Spirits & Liqueurs Liqueur

DeKuyper Blue Curaçao Liqueur Review

This affordable blue liqueur packs an olfactory orange punch.

DeKuyper Blue Curacao Liqueur bottle

Liquor.com / Laura Sant

liquor.com rating:
2

DeKuyper Blue Curaçao Liqueur is an electric-blue liqueur with high-toned flavors of bitter orange and lemon. At $11 a bottle, it likely isn’t distilled with real Laraha oranges from the island of Curaçao, but bartenders looking for an affordable and reliable ingredient to punch up Blue Hawaiis and Blue Lagoons probably won’t mind.

Fast Facts

Classification liqueur

Company John DeKuyper & Sons (Beam Suntory)

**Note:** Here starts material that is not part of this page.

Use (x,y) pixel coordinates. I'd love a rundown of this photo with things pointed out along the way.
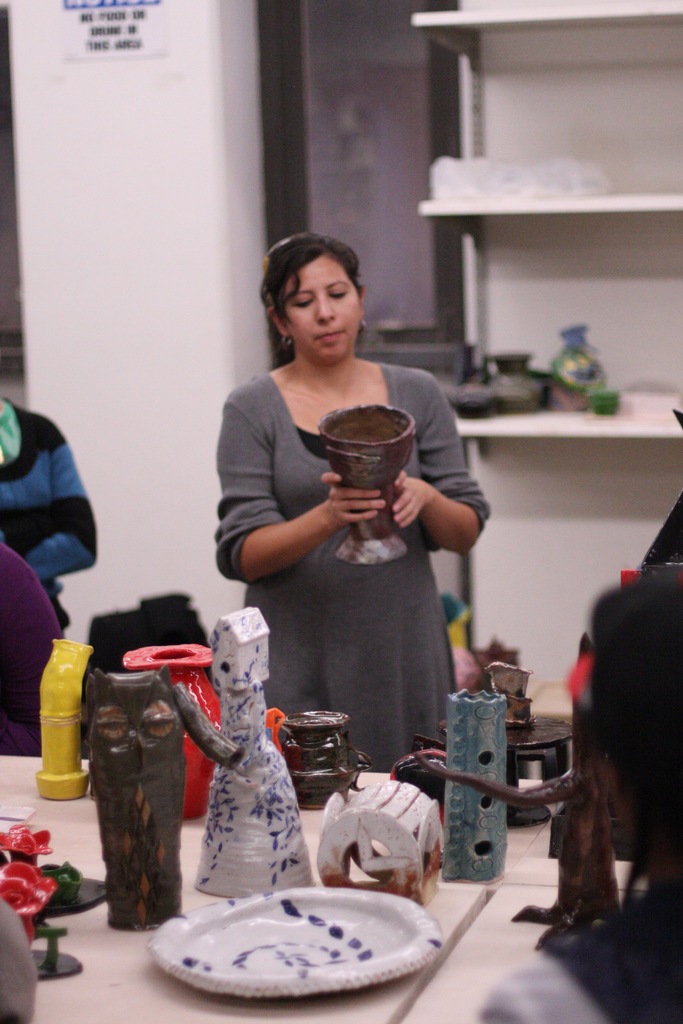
In this picture, there is a woman (282,549) in the center (358,503) wearing a grey dress (270,406) and she is holding an object (370,546). At the bottom (121,962), there is a table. On the table (393,1021), there are antique pieces (458,806). Towards the left (55,576), there are people (42,440). Towards the top right (611,212), there is a shelf (497,157) with some objects (488,385). Beside it, there is a window (323,201).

Distillery produced in Clermont, Kentucky

Proof 48 (24% ABV)

MSRP $11

Pros
  • Good value for the price

  • Solid orange aromas and flavors

  • Doesn’t rely on high-fructose corn syrup as a sweetening agent

Cons
  • It’s not particularly complex: Bartenders looking for both high- and low-tone notes in modifiers won’t find more than citrus and color.

  • The company says it uses “natural” flavors, but is less than forthcoming on what those natural flavors are.

Tasting Notes

Color: Electric royal blue, akin to the shade used for Easter-egg dye or well ink dissolved in water

Nose: Bitter and bright fresh orange

Palate: Vibrant orange flavor and an oily, silky texture on the tongue. You might expect thoroughly artificial aromas and flavor from the electric-blue hue, but the citrus offers pleasant, bitter orange and lemony notes, and the liqueur isn’t cloyingly sweet.

Finish: The bitter orange sticks around, but a sweet sensation also lingers on the back of the palate. 

Our Review

The ubiquitous nature of DeKuyper liqueurs almost makes you forget about the brand itself. But despite its speed-rack status in the modern cocktail world, the maker of crystal-clear triple sec and neon-green apple schnapps has a storied history that dates back centuries. Founded as a cask-making company in 1695 by Petrus De Kuyper in the Netherlands, the company eventually opened a distillery that made Dutch-style genever. By the early 20th century, the family was in the liqueur business, for which it has become most well-known.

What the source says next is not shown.